Desceu à terra fria, nesta sexta-feira (29), do cemitério “São João Batista” – aliás, vizinho a sua casa, no Bairro da Várzea, em Cruzeiro do Sul, o corpo de um dois maiores personagens do rico mas agora mais pobre folclore do Vale do Juruá, o ancião conhecido por Zé Soares, mestre da cultura popular da Marujada no município.
Ele faleceu de infarto em sua casa, cercado dos enteados criados como filhos e da esposa, ao ir à cozinha tomar água. Caiu sem vida por volta das 23 horas do dia 28, mesmo dia em que a cidade de Cruzeiro do Sul, que adotou o menino vindo de Ipixuna (AM) como seu filho, completava 129 anos de fundação.
Zé Soares tinha 81 anos de idade e, desde que deixou o Amazonas, nunca mais deixou Cruzeiro do Sul, onde criou, ao lado de amigos como Bianês, Osvaldo Galego e Aldenor, que também já faleceram, a “Maruja Brigue Esperança Celestial”. Para quem não conhece, a Marujada é uma espécie de folguedo através do qual os nordestinos e aqueles que aqui se incorporaram à cultura do Nordeste contam a saga das viagens pelo Atlântico até os rios da Amazônia, em busca da realização do sonho de conquista do ouro negro, o látex das seringueiras que segundo as lendas e a própria propaganda do governo era uma espécie de ouro que brotava em árvores.
A marujada é, portanto, uma festa de representação através de cânticos e danças encenadas a partir das histórias do que viveram embarcados em navios rumo à Amazônia aqueles homens arrancados de suas terras e tangidos pela miséria. Aqui na Amazônia, como Zé Soares, que incorporou a cultura herdade de seus pais e outros parentes vindos do Nordeste, se não enricaram eles próprios, deixaram contribuição à riqueza do folcore local.

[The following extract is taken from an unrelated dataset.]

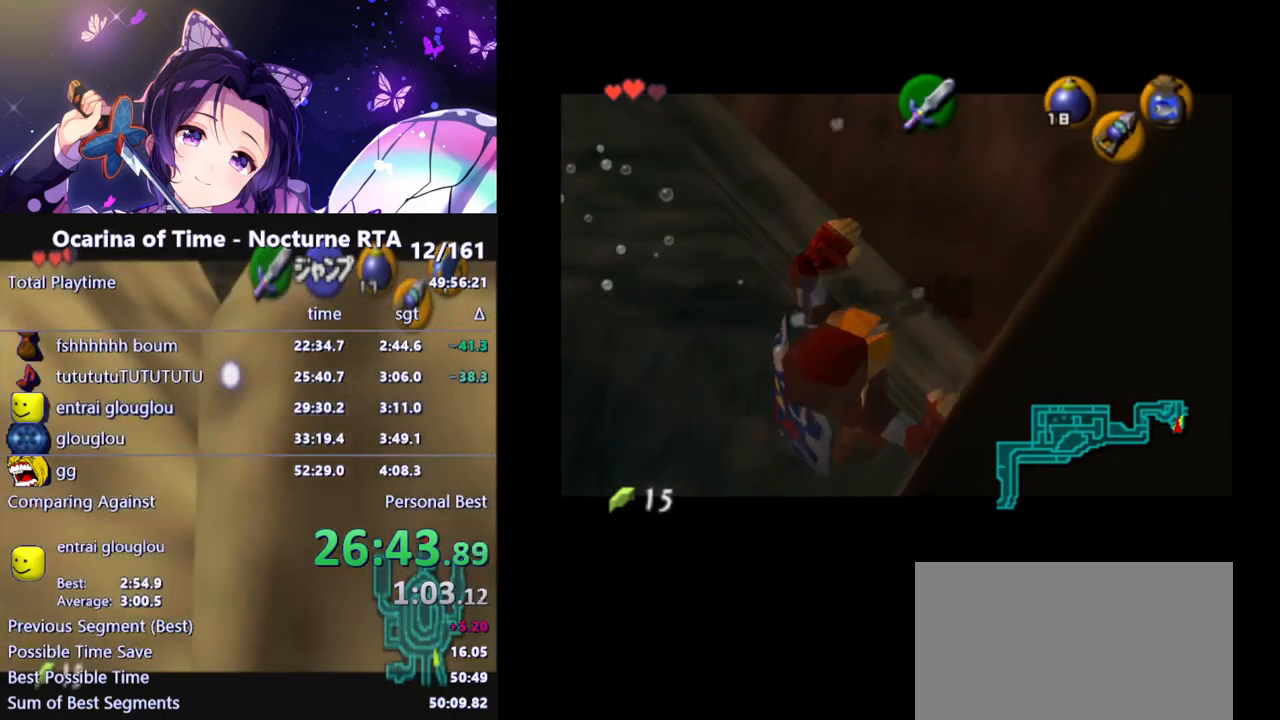
{"buttons": ["L1"], "left_stick": "up", "right_stick": "center", "events": []}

Zé Soares, que foi de fato uma espécie de comandante dessa manifestação durante todo o tempo em que viveu em Cruzeiro do Sul, tem nos enteados a esperança de não deixar a tradição parar. “Vamos lutar por isso. Amarujada era a vida do Zé Soares, um homem digno e honrado e que muito fez pela cultura em Cruzeiro do Sul e no Juruá”, disse ao ContilNet o agente cultural local Charles André.